Exercise description: Retype only the lines at the head of the records, first through the one with "6 अक्तूबर 2025", exactly as written.

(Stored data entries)
'''
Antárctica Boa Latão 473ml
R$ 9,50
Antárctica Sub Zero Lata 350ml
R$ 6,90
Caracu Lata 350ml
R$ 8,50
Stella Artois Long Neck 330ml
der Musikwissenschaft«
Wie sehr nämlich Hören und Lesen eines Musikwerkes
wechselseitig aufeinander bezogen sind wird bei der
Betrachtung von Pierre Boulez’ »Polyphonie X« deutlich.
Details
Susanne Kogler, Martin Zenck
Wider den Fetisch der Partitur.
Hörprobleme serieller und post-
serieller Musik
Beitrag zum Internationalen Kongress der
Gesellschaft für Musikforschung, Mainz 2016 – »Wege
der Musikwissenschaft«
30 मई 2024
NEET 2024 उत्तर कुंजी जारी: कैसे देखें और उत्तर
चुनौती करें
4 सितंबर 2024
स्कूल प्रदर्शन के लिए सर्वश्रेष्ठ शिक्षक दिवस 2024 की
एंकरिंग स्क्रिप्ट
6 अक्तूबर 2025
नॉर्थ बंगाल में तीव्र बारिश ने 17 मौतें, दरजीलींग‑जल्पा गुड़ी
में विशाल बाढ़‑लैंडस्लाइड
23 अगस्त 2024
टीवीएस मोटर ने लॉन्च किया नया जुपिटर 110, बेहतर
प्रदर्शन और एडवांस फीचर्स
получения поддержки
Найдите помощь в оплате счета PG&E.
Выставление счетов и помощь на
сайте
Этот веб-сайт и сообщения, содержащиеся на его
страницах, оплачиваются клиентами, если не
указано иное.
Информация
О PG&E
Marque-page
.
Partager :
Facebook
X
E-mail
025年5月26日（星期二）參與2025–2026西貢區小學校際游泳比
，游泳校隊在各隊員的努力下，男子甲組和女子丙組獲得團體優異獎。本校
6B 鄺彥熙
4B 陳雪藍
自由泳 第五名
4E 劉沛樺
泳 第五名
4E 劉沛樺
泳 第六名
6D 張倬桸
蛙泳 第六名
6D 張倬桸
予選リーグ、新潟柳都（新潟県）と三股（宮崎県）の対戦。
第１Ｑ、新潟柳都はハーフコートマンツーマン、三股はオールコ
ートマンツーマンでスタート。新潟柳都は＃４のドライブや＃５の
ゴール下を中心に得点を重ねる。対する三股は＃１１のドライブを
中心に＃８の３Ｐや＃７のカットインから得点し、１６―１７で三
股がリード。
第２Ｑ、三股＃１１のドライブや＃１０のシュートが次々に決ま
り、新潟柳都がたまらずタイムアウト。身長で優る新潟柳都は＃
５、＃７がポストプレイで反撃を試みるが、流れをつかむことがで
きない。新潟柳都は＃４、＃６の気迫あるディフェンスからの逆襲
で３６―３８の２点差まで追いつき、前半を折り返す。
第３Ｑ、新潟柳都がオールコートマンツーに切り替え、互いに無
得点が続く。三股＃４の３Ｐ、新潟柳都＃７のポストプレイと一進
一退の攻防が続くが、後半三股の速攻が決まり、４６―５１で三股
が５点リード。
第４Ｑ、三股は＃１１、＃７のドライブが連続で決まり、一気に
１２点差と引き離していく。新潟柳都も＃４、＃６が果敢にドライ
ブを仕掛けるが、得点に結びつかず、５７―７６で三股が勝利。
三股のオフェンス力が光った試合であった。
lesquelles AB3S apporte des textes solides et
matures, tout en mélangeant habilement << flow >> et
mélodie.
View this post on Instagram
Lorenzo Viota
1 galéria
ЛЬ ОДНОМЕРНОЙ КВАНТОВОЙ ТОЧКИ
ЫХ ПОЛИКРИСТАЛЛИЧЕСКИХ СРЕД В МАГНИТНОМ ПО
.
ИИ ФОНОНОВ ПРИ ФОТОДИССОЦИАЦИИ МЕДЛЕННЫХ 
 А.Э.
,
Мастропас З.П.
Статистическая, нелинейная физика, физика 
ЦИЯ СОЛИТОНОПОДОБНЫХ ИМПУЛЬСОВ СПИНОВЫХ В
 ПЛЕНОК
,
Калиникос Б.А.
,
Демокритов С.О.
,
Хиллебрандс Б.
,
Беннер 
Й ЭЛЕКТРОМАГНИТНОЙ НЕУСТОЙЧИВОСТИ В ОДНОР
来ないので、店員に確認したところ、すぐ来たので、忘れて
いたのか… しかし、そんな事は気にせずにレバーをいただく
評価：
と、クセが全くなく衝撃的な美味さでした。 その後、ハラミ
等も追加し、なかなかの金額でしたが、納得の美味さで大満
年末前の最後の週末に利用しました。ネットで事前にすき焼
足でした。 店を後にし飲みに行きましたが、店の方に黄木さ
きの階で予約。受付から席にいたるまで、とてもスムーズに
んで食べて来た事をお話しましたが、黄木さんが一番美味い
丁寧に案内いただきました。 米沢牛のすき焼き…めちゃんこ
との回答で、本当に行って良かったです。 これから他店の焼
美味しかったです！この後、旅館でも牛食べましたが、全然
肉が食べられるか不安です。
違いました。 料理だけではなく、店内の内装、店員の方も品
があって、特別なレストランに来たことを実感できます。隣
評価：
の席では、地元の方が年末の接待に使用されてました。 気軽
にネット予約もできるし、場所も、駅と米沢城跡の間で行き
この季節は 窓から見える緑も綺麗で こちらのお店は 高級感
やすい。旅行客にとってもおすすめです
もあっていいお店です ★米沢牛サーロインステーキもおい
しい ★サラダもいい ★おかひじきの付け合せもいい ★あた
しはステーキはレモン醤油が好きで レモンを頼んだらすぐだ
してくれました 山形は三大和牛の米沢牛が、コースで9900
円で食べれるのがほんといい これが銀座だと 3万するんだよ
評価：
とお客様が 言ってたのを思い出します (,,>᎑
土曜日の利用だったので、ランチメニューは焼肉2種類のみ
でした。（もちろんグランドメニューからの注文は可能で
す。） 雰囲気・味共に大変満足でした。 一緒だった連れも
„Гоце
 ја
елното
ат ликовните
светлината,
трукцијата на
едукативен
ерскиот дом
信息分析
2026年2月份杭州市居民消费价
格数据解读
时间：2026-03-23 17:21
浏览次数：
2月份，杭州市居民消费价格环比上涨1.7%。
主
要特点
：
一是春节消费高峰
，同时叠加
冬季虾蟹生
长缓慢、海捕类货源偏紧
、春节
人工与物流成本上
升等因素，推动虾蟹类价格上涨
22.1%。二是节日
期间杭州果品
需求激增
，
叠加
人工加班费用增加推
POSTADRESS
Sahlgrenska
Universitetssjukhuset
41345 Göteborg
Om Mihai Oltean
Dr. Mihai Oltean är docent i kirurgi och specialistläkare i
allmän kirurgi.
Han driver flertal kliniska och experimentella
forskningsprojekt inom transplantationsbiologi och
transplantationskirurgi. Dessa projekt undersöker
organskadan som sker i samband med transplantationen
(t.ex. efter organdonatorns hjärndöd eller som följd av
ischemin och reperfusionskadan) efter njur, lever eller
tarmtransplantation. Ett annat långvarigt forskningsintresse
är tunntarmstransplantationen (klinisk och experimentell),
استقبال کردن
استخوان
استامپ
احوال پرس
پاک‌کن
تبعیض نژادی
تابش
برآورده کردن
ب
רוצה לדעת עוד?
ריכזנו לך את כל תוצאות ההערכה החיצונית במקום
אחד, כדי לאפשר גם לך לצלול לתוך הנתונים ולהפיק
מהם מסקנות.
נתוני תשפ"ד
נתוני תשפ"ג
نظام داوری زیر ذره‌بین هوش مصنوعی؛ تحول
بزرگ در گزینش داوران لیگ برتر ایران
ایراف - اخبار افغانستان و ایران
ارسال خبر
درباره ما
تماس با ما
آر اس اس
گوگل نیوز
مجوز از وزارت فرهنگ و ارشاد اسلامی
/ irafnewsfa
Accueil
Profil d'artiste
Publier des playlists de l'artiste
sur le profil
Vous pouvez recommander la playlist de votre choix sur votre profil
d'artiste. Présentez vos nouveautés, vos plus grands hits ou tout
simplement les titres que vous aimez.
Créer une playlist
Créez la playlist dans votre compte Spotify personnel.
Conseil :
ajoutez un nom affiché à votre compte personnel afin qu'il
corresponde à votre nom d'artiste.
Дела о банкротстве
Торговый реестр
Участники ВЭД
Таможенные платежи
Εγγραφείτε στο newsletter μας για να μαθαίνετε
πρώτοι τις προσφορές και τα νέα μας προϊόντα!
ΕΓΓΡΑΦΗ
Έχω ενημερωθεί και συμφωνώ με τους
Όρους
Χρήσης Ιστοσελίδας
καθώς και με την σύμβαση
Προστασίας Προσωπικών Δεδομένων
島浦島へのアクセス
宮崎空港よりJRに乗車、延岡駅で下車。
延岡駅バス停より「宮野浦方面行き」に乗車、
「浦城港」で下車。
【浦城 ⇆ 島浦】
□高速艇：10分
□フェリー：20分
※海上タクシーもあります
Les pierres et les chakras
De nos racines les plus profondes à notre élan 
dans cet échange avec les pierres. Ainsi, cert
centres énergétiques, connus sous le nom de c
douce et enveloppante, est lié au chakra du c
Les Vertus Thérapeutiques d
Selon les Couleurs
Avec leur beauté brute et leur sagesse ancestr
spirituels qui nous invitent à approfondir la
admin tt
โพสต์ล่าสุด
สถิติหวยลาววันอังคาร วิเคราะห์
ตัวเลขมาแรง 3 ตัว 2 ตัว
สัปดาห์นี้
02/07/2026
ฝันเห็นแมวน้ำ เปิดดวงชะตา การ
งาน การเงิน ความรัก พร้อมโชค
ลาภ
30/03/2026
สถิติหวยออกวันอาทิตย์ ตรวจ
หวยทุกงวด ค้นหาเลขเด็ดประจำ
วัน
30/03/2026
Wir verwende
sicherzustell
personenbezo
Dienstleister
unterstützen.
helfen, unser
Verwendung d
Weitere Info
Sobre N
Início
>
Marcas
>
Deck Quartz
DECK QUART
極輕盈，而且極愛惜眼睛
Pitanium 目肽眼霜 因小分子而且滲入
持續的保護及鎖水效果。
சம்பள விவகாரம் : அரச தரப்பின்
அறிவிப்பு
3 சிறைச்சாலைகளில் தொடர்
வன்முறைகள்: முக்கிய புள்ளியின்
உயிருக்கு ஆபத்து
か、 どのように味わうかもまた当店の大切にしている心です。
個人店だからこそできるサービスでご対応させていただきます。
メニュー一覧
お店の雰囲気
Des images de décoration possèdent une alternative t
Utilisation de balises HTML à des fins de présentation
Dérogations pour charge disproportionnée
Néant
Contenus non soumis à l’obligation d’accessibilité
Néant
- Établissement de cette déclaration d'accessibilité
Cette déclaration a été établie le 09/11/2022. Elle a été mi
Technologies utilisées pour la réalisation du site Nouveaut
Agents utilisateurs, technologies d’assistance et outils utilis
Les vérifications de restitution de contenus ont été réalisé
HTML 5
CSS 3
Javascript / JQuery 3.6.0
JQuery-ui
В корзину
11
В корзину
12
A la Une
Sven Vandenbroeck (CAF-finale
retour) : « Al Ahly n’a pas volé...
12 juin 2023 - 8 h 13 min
'''
Exercise result:
Antárctica Boa Latão 473ml
R$ 9,50
Antárctica Sub Zero Lata 350ml
R$ 6,90
Caracu Lata 350ml
R$ 8,50
Stella Artois Long Neck 330ml
der Musikwissenschaft«
Wie sehr nämlich Hören und Lesen eines Musikwerkes
wechselseitig aufeinander bezogen sind wird bei der
Betrachtung von Pierre Boulez’ »Polyphonie X« deutlich.
Details
Susanne Kogler, Martin Zenck
Wider den Fetisch der Partitur.
Hörprobleme serieller und post-
serieller Musik
Beitrag zum Internationalen Kongress der
Gesellschaft für Musikforschung, Mainz 2016 – »Wege
der Musikwissenschaft«
30 मई 2024
NEET 2024 उत्तर कुंजी जारी: कैसे देखें और उत्तर
चुनौती करें
4 सितंबर 2024
स्कूल प्रदर्शन के लिए सर्वश्रेष्ठ शिक्षक दिवस 2024 की
एंकरिंग स्क्रिप्ट
6 अक्तूबर 2025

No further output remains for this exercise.